In the company’s third quarter ended 30 September 2020, TFI’s earnings and earnings per share climbed as revenue slipped. Total revenue of $1.25 billion was down 4% from the same quarter of 2019. However, net income from continuing operations was $110.7 million or $1.19 per share, up 34% compared to the $82.6 million (98c) recorded in the same quarter of 2019. The profit improvement came from improved contributions from operations and smaller interest payments as a result of lower debt.
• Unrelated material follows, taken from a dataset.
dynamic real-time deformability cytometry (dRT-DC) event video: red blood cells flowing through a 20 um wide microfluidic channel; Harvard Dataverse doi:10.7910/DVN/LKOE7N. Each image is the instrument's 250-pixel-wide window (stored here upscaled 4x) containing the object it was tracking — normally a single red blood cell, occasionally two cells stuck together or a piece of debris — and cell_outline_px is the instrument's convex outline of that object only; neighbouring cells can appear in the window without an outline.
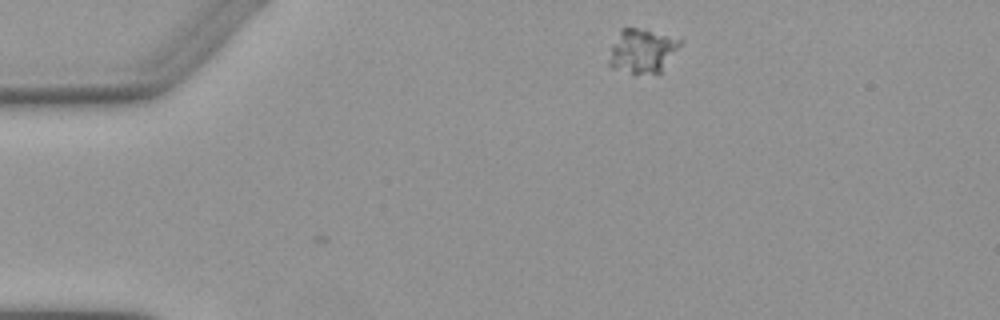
{"species": "Egyptian fruit bat (a non-hibernating species)", "species_latin": "Rousettus aegyptiacus", "temperature_condition": "warm", "stored_images_in_passage": 3, "camera_frame_rate_fps": 3000, "um_per_image_px": 0.085, "animal": {"sex": "female"}, "frame": {"image": 1, "passage_image": 1, "time_ms": 0.0, "image_size_px": [1000, 320], "cell_outline_px": [[684, 40], [660, 72], [632, 76], [612, 68], [608, 64], [608, 60], [612, 44], [620, 28], [644, 28]], "centroid_in_image_um": [54.55, 4.34], "position_along_channel_um": 30.5, "area_um2": 18.73}}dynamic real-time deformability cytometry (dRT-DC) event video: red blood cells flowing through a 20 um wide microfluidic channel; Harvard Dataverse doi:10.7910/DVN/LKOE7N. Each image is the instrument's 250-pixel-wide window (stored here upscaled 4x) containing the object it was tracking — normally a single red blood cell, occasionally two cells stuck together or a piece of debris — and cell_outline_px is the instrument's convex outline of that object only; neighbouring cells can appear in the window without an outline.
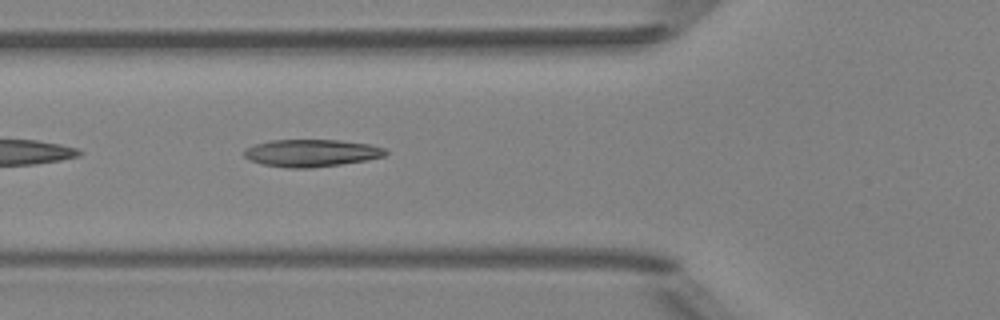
{"species": "Egyptian fruit bat (a non-hibernating species)", "species_latin": "Rousettus aegyptiacus", "temperature_condition": "room temperature", "stored_images_in_passage": 35, "camera_frame_rate_fps": 3000, "um_per_image_px": 0.085, "animal": {"sex": "female"}, "frame": {"image": 1, "passage_image": 4, "time_ms": 1.0, "image_size_px": [1000, 320], "cell_outline_px": [[388, 152], [384, 156], [364, 160], [340, 164], [312, 168], [288, 168], [260, 164], [248, 160], [244, 156], [244, 148], [256, 144], [272, 140], [340, 140], [368, 144], [384, 148]], "centroid_in_image_um": [26.41, 13.01], "position_along_channel_um": 99.4, "area_um2": 22.48}}
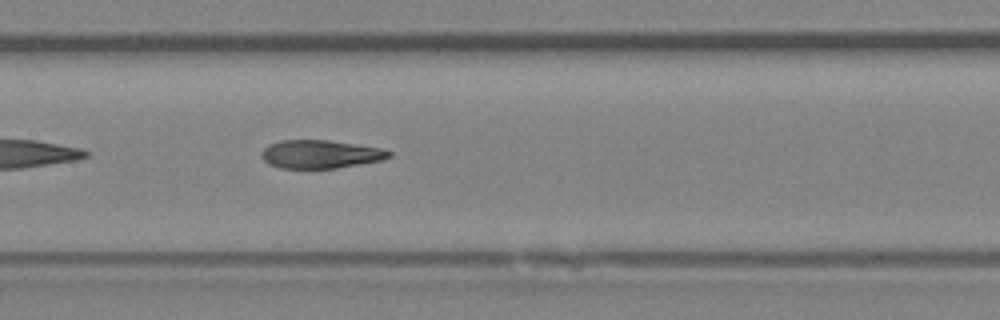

TFI has consistently raised its dividend. The latest, a 12% increase announced this fall, lifted the annual payout to $1.16 per share to yield about 1.75%.

Conclusion

Although there are still some laggards, the share prices of dozens of large Canadian companies have recovered since the COVID-induced plunge last March. As always during a time of crisis, the pessimists and other nervous investors have bought into gold miners, while technology stocks have benefited from the COVID-induced global trend toward staying home to work, shop and socialize online. Canadian marijuana stocks have also come alive lately in hopes that a democratic government in the United States will legalize cannabis, and the share prices of a few Canadian drug developers have jumped as well. Relatively few Canadian companies that had increased their revenue, earnings, and dividends over the long-term continued the trend throughout the pandemic, however. In my opinion, their solid long-term fundamentals should help these three names to keep outperforming the TSX Composite after COVID is brought under control.